Given that I'm being rushed off my feet and don't have time to study ITIL right now, I've kept it very simple - the goal being more documenting the changes that are being made than controlling them - though that in itself will bring with it some control. If it brings some demonstrable benefit then we can take it from there.

Would like to pick up the basics of ITIL at some not-too-distant future point though, and still intend to read this thread properly when I'm awake. :)

They still monitor our service performance on "server uptime" ffs!

*blink* Service uptime != server uptime. Why is that such a hard thing for people to grasp? DRIVES ME CRAZY. It most especially irritates me when I see sysadmins boasting about server uptimes. "Yeah, my server has a 2 year uptime!", "Yeah, I'm guessing it hasn't been patched in that time. It certainly hasn't been rebooted to make sure its running a patched kernel".

It's about as dumb as measuring support performance by average call time (*fond memories of Piggy's views on that*)

*blink* Service uptime != server uptime.

lol, well they got caught out the other day when they had a service down for about half a day and they tried to report to the client 100% availability, because the server was still responding. The client raised an eyebrow and said "Really? 100%?"

I then had my manager coming in to me and giving a load of verbal about the performance stats, to which I replied "I warned you something like this would happen months ago... but you still insisted we only measure server uptime...".

He wasn't amused when he realised it was his mistake...;D

I have to concur - given that both my servers are also up but I just shut down all the services.
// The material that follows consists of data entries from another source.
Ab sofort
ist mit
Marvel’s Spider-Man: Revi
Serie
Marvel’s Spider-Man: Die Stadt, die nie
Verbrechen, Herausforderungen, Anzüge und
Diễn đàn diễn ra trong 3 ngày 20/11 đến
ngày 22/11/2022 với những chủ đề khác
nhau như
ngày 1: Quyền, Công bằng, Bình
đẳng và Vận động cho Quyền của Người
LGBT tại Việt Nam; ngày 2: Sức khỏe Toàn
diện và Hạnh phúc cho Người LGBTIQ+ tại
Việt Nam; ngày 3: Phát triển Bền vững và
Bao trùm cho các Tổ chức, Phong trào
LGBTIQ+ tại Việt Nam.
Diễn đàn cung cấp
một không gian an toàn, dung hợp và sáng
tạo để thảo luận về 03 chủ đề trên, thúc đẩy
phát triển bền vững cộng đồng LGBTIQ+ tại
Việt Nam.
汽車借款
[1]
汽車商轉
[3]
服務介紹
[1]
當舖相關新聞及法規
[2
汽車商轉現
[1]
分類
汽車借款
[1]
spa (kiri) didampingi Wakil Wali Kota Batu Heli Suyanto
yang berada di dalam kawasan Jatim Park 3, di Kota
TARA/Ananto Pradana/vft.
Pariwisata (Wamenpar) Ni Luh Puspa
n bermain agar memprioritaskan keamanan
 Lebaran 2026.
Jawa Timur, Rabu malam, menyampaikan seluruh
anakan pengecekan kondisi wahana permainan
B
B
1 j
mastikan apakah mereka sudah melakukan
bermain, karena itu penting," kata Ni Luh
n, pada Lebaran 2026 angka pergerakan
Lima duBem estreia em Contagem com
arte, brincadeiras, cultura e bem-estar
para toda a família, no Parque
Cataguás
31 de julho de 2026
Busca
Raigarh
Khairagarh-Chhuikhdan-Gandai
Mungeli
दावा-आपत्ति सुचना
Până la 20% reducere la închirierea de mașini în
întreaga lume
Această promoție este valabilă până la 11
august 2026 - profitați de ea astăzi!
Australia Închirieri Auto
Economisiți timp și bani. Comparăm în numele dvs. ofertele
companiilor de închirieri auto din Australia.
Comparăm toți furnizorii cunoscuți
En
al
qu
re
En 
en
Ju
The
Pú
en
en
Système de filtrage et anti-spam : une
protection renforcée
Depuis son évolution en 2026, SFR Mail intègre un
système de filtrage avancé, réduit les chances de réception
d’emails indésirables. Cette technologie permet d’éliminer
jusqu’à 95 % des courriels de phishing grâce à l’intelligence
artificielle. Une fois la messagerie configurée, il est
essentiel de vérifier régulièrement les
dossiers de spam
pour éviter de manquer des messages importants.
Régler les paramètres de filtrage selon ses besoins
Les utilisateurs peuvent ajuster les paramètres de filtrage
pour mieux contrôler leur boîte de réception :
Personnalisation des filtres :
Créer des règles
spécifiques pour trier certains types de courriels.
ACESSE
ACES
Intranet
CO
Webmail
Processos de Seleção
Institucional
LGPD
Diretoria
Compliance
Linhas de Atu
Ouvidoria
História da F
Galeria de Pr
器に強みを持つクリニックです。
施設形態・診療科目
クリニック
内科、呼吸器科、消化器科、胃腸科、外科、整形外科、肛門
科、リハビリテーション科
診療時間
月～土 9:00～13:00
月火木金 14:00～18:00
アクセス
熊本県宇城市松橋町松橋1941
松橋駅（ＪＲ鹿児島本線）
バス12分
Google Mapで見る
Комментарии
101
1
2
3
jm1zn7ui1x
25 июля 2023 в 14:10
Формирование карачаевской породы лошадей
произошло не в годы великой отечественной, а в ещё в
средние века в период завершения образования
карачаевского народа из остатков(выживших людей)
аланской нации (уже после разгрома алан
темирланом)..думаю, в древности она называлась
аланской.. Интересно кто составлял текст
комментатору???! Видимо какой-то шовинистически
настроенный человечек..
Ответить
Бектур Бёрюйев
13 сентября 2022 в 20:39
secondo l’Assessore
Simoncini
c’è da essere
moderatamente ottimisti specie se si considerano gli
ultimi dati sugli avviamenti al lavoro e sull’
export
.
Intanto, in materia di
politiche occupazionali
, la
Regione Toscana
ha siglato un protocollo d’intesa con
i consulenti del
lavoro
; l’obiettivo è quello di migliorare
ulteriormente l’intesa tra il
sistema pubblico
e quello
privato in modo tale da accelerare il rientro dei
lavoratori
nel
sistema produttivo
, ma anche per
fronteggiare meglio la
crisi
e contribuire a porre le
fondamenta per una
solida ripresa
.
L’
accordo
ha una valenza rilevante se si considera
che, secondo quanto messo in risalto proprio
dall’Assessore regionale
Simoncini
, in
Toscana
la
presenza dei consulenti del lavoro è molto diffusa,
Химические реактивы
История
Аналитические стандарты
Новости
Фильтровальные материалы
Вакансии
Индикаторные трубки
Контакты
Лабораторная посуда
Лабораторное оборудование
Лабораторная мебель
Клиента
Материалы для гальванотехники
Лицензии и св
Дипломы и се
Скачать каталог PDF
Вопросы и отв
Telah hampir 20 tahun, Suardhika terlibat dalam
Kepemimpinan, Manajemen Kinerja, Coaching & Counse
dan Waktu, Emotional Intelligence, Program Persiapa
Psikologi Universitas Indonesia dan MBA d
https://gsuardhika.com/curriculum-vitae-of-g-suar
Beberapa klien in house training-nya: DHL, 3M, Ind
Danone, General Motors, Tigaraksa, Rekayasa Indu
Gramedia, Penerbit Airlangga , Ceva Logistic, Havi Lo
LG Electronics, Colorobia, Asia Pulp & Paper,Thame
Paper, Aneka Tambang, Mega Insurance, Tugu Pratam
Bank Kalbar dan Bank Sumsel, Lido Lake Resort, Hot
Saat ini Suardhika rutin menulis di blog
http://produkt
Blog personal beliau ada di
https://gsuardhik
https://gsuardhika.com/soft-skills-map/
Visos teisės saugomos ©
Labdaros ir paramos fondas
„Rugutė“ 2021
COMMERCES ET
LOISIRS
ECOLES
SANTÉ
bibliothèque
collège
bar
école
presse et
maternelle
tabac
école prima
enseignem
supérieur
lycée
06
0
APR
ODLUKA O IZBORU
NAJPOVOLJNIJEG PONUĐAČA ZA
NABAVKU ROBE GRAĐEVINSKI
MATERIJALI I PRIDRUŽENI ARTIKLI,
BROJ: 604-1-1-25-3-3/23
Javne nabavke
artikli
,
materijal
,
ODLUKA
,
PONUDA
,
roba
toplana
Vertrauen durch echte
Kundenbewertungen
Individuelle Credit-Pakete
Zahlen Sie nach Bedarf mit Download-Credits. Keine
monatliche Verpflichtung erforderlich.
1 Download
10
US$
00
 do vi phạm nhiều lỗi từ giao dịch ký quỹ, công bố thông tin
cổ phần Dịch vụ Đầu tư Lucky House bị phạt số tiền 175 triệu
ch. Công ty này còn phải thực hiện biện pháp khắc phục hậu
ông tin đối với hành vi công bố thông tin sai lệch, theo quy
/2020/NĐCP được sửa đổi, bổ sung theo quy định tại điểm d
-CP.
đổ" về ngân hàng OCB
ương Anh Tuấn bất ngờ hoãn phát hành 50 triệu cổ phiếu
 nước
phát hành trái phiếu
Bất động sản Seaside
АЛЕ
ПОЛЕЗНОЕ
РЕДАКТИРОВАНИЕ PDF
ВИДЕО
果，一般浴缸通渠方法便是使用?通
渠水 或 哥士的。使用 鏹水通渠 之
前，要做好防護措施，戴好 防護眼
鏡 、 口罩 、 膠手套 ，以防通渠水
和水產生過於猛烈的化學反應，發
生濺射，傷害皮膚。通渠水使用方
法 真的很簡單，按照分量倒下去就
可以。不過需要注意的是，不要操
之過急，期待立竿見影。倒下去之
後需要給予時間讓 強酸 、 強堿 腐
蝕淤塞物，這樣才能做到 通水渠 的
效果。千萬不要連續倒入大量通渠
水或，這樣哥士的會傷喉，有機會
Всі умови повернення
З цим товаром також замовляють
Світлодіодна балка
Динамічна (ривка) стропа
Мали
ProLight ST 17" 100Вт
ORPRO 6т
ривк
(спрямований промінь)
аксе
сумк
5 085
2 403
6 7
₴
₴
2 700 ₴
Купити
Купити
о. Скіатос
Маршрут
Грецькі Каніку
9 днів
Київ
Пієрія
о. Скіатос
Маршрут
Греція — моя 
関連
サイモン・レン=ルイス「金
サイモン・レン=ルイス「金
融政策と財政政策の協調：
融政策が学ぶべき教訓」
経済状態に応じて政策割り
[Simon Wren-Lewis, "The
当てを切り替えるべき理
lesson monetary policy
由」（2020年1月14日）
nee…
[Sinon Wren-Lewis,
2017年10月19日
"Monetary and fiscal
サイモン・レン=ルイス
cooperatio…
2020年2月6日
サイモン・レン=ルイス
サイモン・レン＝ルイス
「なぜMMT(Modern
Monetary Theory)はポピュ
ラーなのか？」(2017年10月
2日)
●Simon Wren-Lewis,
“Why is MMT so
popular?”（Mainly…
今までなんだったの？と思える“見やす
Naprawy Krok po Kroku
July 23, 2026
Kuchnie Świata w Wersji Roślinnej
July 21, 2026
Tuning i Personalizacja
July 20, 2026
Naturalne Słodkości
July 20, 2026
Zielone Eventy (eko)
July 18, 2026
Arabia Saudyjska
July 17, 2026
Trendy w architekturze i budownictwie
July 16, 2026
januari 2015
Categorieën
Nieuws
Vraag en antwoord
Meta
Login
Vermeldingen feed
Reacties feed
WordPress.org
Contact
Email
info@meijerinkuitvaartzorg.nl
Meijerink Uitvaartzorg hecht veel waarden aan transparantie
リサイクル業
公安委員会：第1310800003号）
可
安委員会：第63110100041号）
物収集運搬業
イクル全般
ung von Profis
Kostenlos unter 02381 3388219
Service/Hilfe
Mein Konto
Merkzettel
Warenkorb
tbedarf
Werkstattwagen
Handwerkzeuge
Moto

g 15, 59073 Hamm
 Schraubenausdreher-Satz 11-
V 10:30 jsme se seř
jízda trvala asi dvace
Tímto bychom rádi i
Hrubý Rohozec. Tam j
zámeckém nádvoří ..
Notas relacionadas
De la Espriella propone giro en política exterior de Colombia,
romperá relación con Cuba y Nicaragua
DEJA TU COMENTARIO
They're going to be off for a week. :eek:

not seen it mentioned, but when you say change control I just think of version control.

at work we use Tortoise SVN - http://tortoisesvn.net/

Don't know if it'll help, but it basically keeps a log of all versions of a file on a central repo, lets people work on things and keep track of changes etc.

I'm stuck with tatty old Version Manager :/ Subversion is our developers tool of choice though.